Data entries

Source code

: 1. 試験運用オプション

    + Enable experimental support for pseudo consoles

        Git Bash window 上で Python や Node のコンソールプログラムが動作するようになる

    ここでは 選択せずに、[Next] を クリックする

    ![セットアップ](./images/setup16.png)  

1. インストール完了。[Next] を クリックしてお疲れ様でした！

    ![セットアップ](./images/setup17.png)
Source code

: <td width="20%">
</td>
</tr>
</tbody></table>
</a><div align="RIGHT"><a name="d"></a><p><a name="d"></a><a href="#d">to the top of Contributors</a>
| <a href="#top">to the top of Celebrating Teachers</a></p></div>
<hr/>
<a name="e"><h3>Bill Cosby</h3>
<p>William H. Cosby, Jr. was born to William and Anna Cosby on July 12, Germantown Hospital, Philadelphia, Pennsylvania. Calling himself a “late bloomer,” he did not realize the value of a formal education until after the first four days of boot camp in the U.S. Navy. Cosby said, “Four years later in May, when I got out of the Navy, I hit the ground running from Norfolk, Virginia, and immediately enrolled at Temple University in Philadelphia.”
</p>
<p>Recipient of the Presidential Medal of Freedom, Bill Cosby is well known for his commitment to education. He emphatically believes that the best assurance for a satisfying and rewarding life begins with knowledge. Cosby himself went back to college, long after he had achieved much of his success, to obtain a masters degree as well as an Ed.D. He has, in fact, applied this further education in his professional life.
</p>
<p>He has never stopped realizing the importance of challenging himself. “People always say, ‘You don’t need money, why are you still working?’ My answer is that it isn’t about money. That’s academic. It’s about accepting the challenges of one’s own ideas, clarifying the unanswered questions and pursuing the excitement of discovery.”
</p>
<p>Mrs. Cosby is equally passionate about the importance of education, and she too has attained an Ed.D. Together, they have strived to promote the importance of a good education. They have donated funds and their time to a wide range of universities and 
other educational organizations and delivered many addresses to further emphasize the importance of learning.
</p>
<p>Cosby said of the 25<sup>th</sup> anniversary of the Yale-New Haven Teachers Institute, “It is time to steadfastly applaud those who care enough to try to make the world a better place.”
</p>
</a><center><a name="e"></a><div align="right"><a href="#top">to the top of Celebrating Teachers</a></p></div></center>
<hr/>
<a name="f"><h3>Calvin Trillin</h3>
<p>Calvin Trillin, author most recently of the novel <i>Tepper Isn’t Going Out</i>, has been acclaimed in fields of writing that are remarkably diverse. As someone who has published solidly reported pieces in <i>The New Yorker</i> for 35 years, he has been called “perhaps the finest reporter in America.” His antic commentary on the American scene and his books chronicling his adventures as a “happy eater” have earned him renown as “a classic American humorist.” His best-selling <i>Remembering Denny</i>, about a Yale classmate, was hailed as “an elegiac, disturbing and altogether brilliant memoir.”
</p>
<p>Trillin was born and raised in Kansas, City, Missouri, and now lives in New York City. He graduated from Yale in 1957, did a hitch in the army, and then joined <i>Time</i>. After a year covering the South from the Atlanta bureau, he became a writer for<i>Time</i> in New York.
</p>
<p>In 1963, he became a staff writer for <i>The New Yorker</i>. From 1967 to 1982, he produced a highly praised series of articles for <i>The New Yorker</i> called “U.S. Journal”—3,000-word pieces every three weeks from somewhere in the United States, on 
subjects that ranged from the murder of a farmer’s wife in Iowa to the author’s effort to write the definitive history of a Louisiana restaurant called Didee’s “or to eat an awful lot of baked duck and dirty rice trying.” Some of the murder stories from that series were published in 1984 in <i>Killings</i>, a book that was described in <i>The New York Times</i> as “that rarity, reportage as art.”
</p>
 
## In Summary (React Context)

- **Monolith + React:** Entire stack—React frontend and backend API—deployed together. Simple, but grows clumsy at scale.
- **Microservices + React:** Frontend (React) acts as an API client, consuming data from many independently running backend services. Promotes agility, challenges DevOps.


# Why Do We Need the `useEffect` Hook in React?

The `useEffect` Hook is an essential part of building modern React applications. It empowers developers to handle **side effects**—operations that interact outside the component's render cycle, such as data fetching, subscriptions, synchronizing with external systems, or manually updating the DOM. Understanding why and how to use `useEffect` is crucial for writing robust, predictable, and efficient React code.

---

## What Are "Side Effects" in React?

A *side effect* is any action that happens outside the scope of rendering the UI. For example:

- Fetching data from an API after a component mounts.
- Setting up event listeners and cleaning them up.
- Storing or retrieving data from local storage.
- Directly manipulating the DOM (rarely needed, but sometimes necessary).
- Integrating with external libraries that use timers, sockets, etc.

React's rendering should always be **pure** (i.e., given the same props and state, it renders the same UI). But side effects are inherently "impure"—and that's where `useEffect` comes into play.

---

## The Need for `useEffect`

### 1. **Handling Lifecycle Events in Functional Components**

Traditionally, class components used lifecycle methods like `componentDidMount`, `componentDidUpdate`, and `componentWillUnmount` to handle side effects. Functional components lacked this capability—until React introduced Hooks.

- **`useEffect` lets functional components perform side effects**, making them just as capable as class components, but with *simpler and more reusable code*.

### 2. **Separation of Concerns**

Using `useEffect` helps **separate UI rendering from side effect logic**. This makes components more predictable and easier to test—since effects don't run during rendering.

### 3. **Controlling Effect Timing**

[What to work on]: Transcribe all records exactly as written.

[Response]:
Source code

: 1. 試験運用オプション

    + Enable experimental support for pseudo consoles

        Git Bash window 上で Python や Node のコンソールプログラムが動作するようになる

    ここでは 選択せずに、[Next] を クリックする

    ![セットアップ](./images/setup16.png)  

1. インストール完了。[Next] を クリックしてお疲れ様でした！

    ![セットアップ](./images/setup17.png)
Source code

: <td width="20%">
</td>
</tr>
</tbody></table>
</a><div align="RIGHT"><a name="d"></a><p><a name="d"></a><a href="#d">to the top of Contributors</a>
| <a href="#top">to the top of Celebrating Teachers</a></p></div>
<hr/>
<a name="e"><h3>Bill Cosby</h3>
<p>William H. Cosby, Jr. was born to William and Anna Cosby on July 12, Germantown Hospital, Philadelphia, Pennsylvania. Calling himself a “late bloomer,” he did not realize the value of a formal education until after the first four days of boot camp in the U.S. Navy. Cosby said, “Four years later in May, when I got out of the Navy, I hit the ground running from Norfolk, Virginia, and immediately enrolled at Temple University in Philadelphia.”
</p>
<p>Recipient of the Presidential Medal of Freedom, Bill Cosby is well known for his commitment to education. He emphatically believes that the best assurance for a satisfying and rewarding life begins with knowledge. Cosby himself went back to college, long after he had achieved much of his success, to obtain a masters degree as well as an Ed.D. He has, in fact, applied this further education in his professional life.
</p>
<p>He has never stopped realizing the importance of challenging himself. “People always say, ‘You don’t need money, why are you still working?’ My answer is that it isn’t about money. That’s academic. It’s about accepting the challenges of one’s own ideas, clarifying the unanswered questions and pursuing the excitement of discovery.”
</p>
<p>Mrs. Cosby is equally passionate about the importance of education, and she too has attained an Ed.D. Together, they have strived to promote the importance of a good education. They have donated funds and their time to a wide range of universities and 
other educational organizations and delivered many addresses to further emphasize the importance of learning.
</p>
<p>Cosby said of the 25<sup>th</sup> anniversary of the Yale-New Haven Teachers Institute, “It is time to steadfastly applaud those who care enough to try to make the world a better place.”
</p>
</a><center><a name="e"></a><div align="right"><a href="#top">to the top of Celebrating Teachers</a></p></div></center>
<hr/>
<a name="f"><h3>Calvin Trillin</h3>
<p>Calvin Trillin, author most recently of the novel <i>Tepper Isn’t Going Out</i>, has been acclaimed in fields of writing that are remarkably diverse. As someone who has published solidly reported pieces in <i>The New Yorker</i> for 35 years, he has been called “perhaps the finest reporter in America.” His antic commentary on the American scene and his books chronicling his adventures as a “happy eater” have earned him renown as “a classic American humorist.” His best-selling <i>Remembering Denny</i>, about a Yale classmate, was hailed as “an elegiac, disturbing and altogether brilliant memoir.”
</p>
<p>Trillin was born and raised in Kansas, City, Missouri, and now lives in New York City. He graduated from Yale in 1957, did a hitch in the army, and then joined <i>Time</i>. After a year covering the South from the Atlanta bureau, he became a writer for<i>Time</i> in New York.
</p>
<p>In 1963, he became a staff writer for <i>The New Yorker</i>. From 1967 to 1982, he produced a highly praised series of articles for <i>The New Yorker</i> called “U.S. Journal”—3,000-word pieces every three weeks from somewhere in the United States, on 
subjects that ranged from the murder of a farmer’s wife in Iowa to the author’s effort to write the definitive history of a Louisiana restaurant called Didee’s “or to eat an awful lot of baked duck and dirty rice trying.” Some of the murder stories from that series were published in 1984 in <i>Killings</i>, a book that was described in <i>The New York Times</i> as “that rarity, reportage as art.”
</p>
 
## In Summary (React Context)

- **Monolith + React:** Entire stack—React frontend and backend API—deployed together. Simple, but grows clumsy at scale.
- **Microservices + React:** Frontend (React) acts as an API client, consuming data from many independently running backend services. Promotes agility, challenges DevOps.


# Why Do We Need the `useEffect` Hook in React?

The `useEffect` Hook is an essential part of building modern React applications. It empowers developers to handle **side effects**—operations that interact outside the component's render cycle, such as data fetching, subscriptions, synchronizing with external systems, or manually updating the DOM. Understanding why and how to use `useEffect` is crucial for writing robust, predictable, and efficient React code.

---

## What Are "Side Effects" in React?

A *side effect* is any action that happens outside the scope of rendering the UI. For example:

- Fetching data from an API after a component mounts.
- Setting up event listeners and cleaning them up.
- Storing or retrieving data from local storage.
- Directly manipulating the DOM (rarely needed, but sometimes necessary).
- Integrating with external libraries that use timers, sockets, etc.

React's rendering should always be **pure** (i.e., given the same props and state, it renders the same UI). But side effects are inherently "impure"—and that's where `useEffect` comes into play.

---

## The Need for `useEffect`

### 1. **Handling Lifecycle Events in Functional Components**

Traditionally, class components used lifecycle methods like `componentDidMount`, `componentDidUpdate`, and `componentWillUnmount` to handle side effects. Functional components lacked this capability—until React introduced Hooks.

- **`useEffect` lets functional components perform side effects**, making them just as capable as class components, but with *simpler and more reusable code*.

### 2. **Separation of Concerns**

Using `useEffect` helps **separate UI rendering from side effect logic**. This makes components more predictable and easier to test—since effects don't run during rendering.

### 3. **Controlling Effect Timing**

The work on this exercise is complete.